**Collected data:**

---

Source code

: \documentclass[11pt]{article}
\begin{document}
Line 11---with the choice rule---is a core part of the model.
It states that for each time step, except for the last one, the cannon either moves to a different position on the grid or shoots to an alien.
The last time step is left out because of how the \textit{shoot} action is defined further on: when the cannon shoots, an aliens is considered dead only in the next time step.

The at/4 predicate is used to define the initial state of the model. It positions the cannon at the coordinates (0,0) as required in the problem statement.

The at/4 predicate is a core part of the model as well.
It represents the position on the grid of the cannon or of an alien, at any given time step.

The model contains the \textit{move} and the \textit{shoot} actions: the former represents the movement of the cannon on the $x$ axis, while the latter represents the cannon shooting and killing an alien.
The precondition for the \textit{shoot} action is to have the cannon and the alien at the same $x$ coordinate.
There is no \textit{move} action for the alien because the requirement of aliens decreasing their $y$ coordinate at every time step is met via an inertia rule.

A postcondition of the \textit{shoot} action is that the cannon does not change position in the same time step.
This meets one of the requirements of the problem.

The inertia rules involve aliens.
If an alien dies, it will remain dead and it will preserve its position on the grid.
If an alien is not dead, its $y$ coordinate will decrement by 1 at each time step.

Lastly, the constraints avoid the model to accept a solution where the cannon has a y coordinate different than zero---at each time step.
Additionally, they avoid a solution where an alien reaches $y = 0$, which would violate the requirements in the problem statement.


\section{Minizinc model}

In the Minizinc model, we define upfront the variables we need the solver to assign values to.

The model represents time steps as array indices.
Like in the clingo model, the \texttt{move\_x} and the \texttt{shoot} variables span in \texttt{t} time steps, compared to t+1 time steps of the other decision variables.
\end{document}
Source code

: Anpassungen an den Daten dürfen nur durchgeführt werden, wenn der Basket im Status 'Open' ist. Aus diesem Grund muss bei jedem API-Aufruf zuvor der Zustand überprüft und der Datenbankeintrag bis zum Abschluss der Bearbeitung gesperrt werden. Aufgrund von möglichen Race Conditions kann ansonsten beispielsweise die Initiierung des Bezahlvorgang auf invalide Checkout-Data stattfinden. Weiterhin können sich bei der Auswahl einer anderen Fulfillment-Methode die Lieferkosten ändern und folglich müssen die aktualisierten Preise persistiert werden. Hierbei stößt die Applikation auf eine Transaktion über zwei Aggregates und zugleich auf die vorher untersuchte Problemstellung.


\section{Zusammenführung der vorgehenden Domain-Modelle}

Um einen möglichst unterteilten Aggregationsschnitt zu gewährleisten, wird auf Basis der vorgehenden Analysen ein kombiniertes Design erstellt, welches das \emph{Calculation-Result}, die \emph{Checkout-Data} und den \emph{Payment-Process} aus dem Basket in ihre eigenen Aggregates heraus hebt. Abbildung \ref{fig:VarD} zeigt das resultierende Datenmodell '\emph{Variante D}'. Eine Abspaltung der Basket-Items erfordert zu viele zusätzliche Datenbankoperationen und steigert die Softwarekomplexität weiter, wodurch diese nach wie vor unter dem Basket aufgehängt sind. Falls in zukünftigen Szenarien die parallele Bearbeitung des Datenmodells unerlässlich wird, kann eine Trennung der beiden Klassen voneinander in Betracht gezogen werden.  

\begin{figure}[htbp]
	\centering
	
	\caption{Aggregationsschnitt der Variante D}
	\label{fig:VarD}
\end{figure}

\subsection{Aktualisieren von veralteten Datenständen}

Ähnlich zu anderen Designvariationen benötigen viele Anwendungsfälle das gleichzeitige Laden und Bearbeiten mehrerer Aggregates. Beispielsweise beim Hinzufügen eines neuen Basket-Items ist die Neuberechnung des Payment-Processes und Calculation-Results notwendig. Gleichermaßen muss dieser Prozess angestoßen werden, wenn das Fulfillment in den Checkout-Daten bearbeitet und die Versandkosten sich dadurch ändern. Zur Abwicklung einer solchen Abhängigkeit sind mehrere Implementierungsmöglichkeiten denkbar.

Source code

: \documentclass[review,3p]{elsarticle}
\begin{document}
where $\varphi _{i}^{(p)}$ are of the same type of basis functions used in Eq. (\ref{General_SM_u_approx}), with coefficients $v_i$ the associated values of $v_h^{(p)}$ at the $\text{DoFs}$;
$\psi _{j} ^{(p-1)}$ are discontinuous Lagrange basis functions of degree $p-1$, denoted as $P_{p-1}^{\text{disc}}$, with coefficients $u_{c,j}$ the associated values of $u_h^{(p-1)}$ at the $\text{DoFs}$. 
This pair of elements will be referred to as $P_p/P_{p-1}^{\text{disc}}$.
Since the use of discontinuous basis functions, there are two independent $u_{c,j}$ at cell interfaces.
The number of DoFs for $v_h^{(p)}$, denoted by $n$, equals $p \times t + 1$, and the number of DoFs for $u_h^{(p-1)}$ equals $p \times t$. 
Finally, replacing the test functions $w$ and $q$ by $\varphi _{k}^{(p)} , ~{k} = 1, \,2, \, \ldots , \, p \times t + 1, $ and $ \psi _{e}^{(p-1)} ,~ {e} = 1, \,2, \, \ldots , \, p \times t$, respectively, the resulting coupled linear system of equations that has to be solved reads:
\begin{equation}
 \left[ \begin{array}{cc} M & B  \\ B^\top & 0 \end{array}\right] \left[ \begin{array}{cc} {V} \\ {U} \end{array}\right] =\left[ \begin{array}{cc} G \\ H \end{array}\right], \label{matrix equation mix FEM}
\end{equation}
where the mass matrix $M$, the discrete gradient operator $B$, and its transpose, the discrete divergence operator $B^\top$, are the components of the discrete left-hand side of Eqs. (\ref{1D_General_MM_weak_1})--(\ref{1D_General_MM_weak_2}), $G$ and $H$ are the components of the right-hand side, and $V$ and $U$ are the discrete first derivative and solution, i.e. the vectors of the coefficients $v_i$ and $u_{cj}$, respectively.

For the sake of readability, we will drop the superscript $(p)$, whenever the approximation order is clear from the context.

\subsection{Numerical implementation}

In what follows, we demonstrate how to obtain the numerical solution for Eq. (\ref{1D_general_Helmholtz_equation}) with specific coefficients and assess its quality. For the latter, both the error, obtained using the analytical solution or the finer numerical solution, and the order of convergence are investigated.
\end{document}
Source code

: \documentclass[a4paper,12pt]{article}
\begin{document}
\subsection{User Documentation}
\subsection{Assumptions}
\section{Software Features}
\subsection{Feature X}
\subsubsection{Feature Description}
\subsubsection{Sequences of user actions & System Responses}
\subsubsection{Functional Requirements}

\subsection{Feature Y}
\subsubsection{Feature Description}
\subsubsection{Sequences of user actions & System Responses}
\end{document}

---

**Exercise details:** However many lines the data holds, return each one exactly.

**Finished exercise:**
Source code

: \documentclass[11pt]{article}
\begin{document}
Line 11---with the choice rule---is a core part of the model.
It states that for each time step, except for the last one, the cannon either moves to a different position on the grid or shoots to an alien.
The last time step is left out because of how the \textit{shoot} action is defined further on: when the cannon shoots, an aliens is considered dead only in the next time step.

The at/4 predicate is used to define the initial state of the model. It positions the cannon at the coordinates (0,0) as required in the problem statement.

The at/4 predicate is a core part of the model as well.
It represents the position on the grid of the cannon or of an alien, at any given time step.

The model contains the \textit{move} and the \textit{shoot} actions: the former represents the movement of the cannon on the $x$ axis, while the latter represents the cannon shooting and killing an alien.
The precondition for the \textit{shoot} action is to have the cannon and the alien at the same $x$ coordinate.
There is no \textit{move} action for the alien because the requirement of aliens decreasing their $y$ coordinate at every time step is met via an inertia rule.

A postcondition of the \textit{shoot} action is that the cannon does not change position in the same time step.
This meets one of the requirements of the problem.

The inertia rules involve aliens.
If an alien dies, it will remain dead and it will preserve its position on the grid.
If an alien is not dead, its $y$ coordinate will decrement by 1 at each time step.

Lastly, the constraints avoid the model to accept a solution where the cannon has a y coordinate different than zero---at each time step.
Additionally, they avoid a solution where an alien reaches $y = 0$, which would violate the requirements in the problem statement.


\section{Minizinc model}

In the Minizinc model, we define upfront the variables we need the solver to assign values to.

The model represents time steps as array indices.
Like in the clingo model, the \texttt{move\_x} and the \texttt{shoot} variables span in \texttt{t} time steps, compared to t+1 time steps of the other decision variables.
\end{document}
Source code

: Anpassungen an den Daten dürfen nur durchgeführt werden, wenn der Basket im Status 'Open' ist. Aus diesem Grund muss bei jedem API-Aufruf zuvor der Zustand überprüft und der Datenbankeintrag bis zum Abschluss der Bearbeitung gesperrt werden. Aufgrund von möglichen Race Conditions kann ansonsten beispielsweise die Initiierung des Bezahlvorgang auf invalide Checkout-Data stattfinden. Weiterhin können sich bei der Auswahl einer anderen Fulfillment-Methode die Lieferkosten ändern und folglich müssen die aktualisierten Preise persistiert werden. Hierbei stößt die Applikation auf eine Transaktion über zwei Aggregates und zugleich auf die vorher untersuchte Problemstellung.


\section{Zusammenführung der vorgehenden Domain-Modelle}

Um einen möglichst unterteilten Aggregationsschnitt zu gewährleisten, wird auf Basis der vorgehenden Analysen ein kombiniertes Design erstellt, welches das \emph{Calculation-Result}, die \emph{Checkout-Data} und den \emph{Payment-Process} aus dem Basket in ihre eigenen Aggregates heraus hebt. Abbildung \ref{fig:VarD} zeigt das resultierende Datenmodell '\emph{Variante D}'. Eine Abspaltung der Basket-Items erfordert zu viele zusätzliche Datenbankoperationen und steigert die Softwarekomplexität weiter, wodurch diese nach wie vor unter dem Basket aufgehängt sind. Falls in zukünftigen Szenarien die parallele Bearbeitung des Datenmodells unerlässlich wird, kann eine Trennung der beiden Klassen voneinander in Betracht gezogen werden.  

\begin{figure}[htbp]
	\centering
	
	\caption{Aggregationsschnitt der Variante D}
	\label{fig:VarD}
\end{figure}

\subsection{Aktualisieren von veralteten Datenständen}

Ähnlich zu anderen Designvariationen benötigen viele Anwendungsfälle das gleichzeitige Laden und Bearbeiten mehrerer Aggregates. Beispielsweise beim Hinzufügen eines neuen Basket-Items ist die Neuberechnung des Payment-Processes und Calculation-Results notwendig. Gleichermaßen muss dieser Prozess angestoßen werden, wenn das Fulfillment in den Checkout-Daten bearbeitet und die Versandkosten sich dadurch ändern. Zur Abwicklung einer solchen Abhängigkeit sind mehrere Implementierungsmöglichkeiten denkbar.

Source code

: \documentclass[review,3p]{elsarticle}
\begin{document}
where $\varphi _{i}^{(p)}$ are of the same type of basis functions used in Eq. (\ref{General_SM_u_approx}), with coefficients $v_i$ the associated values of $v_h^{(p)}$ at the $\text{DoFs}$;
$\psi _{j} ^{(p-1)}$ are discontinuous Lagrange basis functions of degree $p-1$, denoted as $P_{p-1}^{\text{disc}}$, with coefficients $u_{c,j}$ the associated values of $u_h^{(p-1)}$ at the $\text{DoFs}$. 
This pair of elements will be referred to as $P_p/P_{p-1}^{\text{disc}}$.
Since the use of discontinuous basis functions, there are two independent $u_{c,j}$ at cell interfaces.
The number of DoFs for $v_h^{(p)}$, denoted by $n$, equals $p \times t + 1$, and the number of DoFs for $u_h^{(p-1)}$ equals $p \times t$. 
Finally, replacing the test functions $w$ and $q$ by $\varphi _{k}^{(p)} , ~{k} = 1, \,2, \, \ldots , \, p \times t + 1, $ and $ \psi _{e}^{(p-1)} ,~ {e} = 1, \,2, \, \ldots , \, p \times t$, respectively, the resulting coupled linear system of equations that has to be solved reads:
\begin{equation}
 \left[ \begin{array}{cc} M & B  \\ B^\top & 0 \end{array}\right] \left[ \begin{array}{cc} {V} \\ {U} \end{array}\right] =\left[ \begin{array}{cc} G \\ H \end{array}\right], \label{matrix equation mix FEM}
\end{equation}
where the mass matrix $M$, the discrete gradient operator $B$, and its transpose, the discrete divergence operator $B^\top$, are the components of the discrete left-hand side of Eqs. (\ref{1D_General_MM_weak_1})--(\ref{1D_General_MM_weak_2}), $G$ and $H$ are the components of the right-hand side, and $V$ and $U$ are the discrete first derivative and solution, i.e. the vectors of the coefficients $v_i$ and $u_{cj}$, respectively.

For the sake of readability, we will drop the superscript $(p)$, whenever the approximation order is clear from the context.

\subsection{Numerical implementation}

In what follows, we demonstrate how to obtain the numerical solution for Eq. (\ref{1D_general_Helmholtz_equation}) with specific coefficients and assess its quality. For the latter, both the error, obtained using the analytical solution or the finer numerical solution, and the order of convergence are investigated.
\end{document}
Source code

: \documentclass[a4paper,12pt]{article}
\begin{document}
\subsection{User Documentation}
\subsection{Assumptions}
\section{Software Features}
\subsection{Feature X}
\subsubsection{Feature Description}
\subsubsection{Sequences of user actions & System Responses}
\subsubsection{Functional Requirements}

\subsection{Feature Y}
\subsubsection{Feature Description}
\subsubsection{Sequences of user actions & System Responses}
\end{document}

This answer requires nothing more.